Capitol Theatre was a sea of white yesterday afternoon as about a thousand fans of late xinyao pioneer Dawn Gan attended a concert paying tribute to her.
Gan, who died last month at the age of 55, was a star in the days of xinyao, a genre of Singapore Mandarin folk-pop music popular in the 1980s and 1990s. The singer behind iconic numbers such as Youth 123, Your Reflection and Water Tales was known for her bubbly personality and sweet soprano voice.
The concert, Embracing Dawn - Farewell For Dawn Gan, was organised by Singapore Press Holdings' Chinese Media Group and home-grown record label Ocean Butterflies Music. This came days after another memorial concert by TCR Music Station was held at the Singapore Chinese Cultural Centre.

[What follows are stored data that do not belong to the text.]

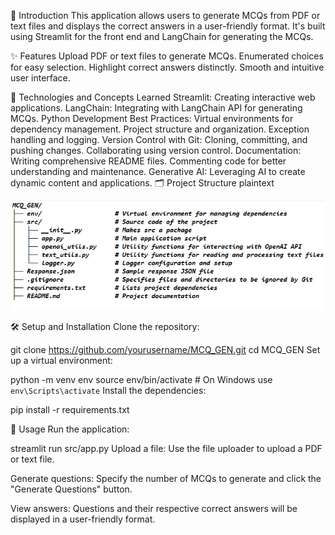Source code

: 🌟 Introduction
This application allows users to generate MCQs from PDF or text files and displays the correct answers in a user-friendly format. It's built using Streamlit for the front end and LangChain for generating the MCQs.

✨ Features
Upload PDF or text files to generate MCQs.
Enumerated choices for easy selection.
Highlight correct answers distinctly.
Smooth and intuitive user interface.

🧠 Technologies and Concepts Learned
Streamlit: Creating interactive web applications.
LangChain: Integrating with LangChain API for generating MCQs.
Python Development Best Practices:
Virtual environments for dependency management.
Project structure and organization.
Exception handling and logging.
Version Control with Git:
Cloning, committing, and pushing changes.
Collaborating using version control.
Documentation:
Writing comprehensive README files.
Commenting code for better understanding and maintenance.
Generative AI: Leveraging AI to create dynamic content and applications.
🗂 Project Structure
plaintext

![](https://github.com/cleavestone/MCQ_GEN/blob/main/folder_structure.png)

🛠️ Setup and Installation
Clone the repository:


git clone https://github.com/yourusername/MCQ_GEN.git
cd MCQ_GEN
Set up a virtual environment:



python -m venv env
source env/bin/activate  # On Windows use `env\Scripts\activate`
Install the dependencies:


pip install -r requirements.txt

🚀 Usage
Run the application:


streamlit run src/app.py
Upload a file: Use the file uploader to upload a PDF or text file.

Generate questions: Specify the number of MCQs to generate and click the "Generate Questions" button.

View answers: Questions and their respective correct answers will be displayed in a user-friendly format.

At yesterday's concert that began at 4pm, well-known singers Liang Wern Fook, Hong Shao Xuan and Pan Ying were among those who performed Gan's old tunes. Friends, family, former classmates, singers and Jack Neo - who directed Gan in the 2012 movie We Not Naughty - also shared their memories of her.
Gan died in Hong Kong on Sept 22, after battling a rare form of cancer called synovial sarcoma she had been diagnosed with five years ago. In 2014, she performed for a crowd of 2,000 at Bras Basah Complex for xinyao documentary The Songs We Sang (2015), despite having had a part of her lung removed.
Gan was married to businessman Lawrence Chia, with whom she had three children.
Capitol Theatre was a full house yesterday, and about a hundred others spilled over into Capitol Piazza to watch a live screening of the concert, which was also screened live on 96.3 Hao FM's Facebook page.
Retiree Grace Ng, 69, started queueing at 11am. "Even my (five-year-old) grandson likes her music," she said. "I rarely queue for things, but this was worth it even though I stood till my feet ached. I was so sad (to hear she had died)."
Housewife Joy Tay, 45, who was there with her husband and eight-year-old daughter, said: "She left us too soon."
Education Minister Ong Ye Kung and Senior Parliamentary Secretary for Transport and Culture, Community and Youth Baey Yam Keng also joined the singers on stage for the last song of the day, Our Class.
Retiree Lim Hek Eng, 73, said after the concert: "We were very touched... Even when she was very ill, she still had music in her heart."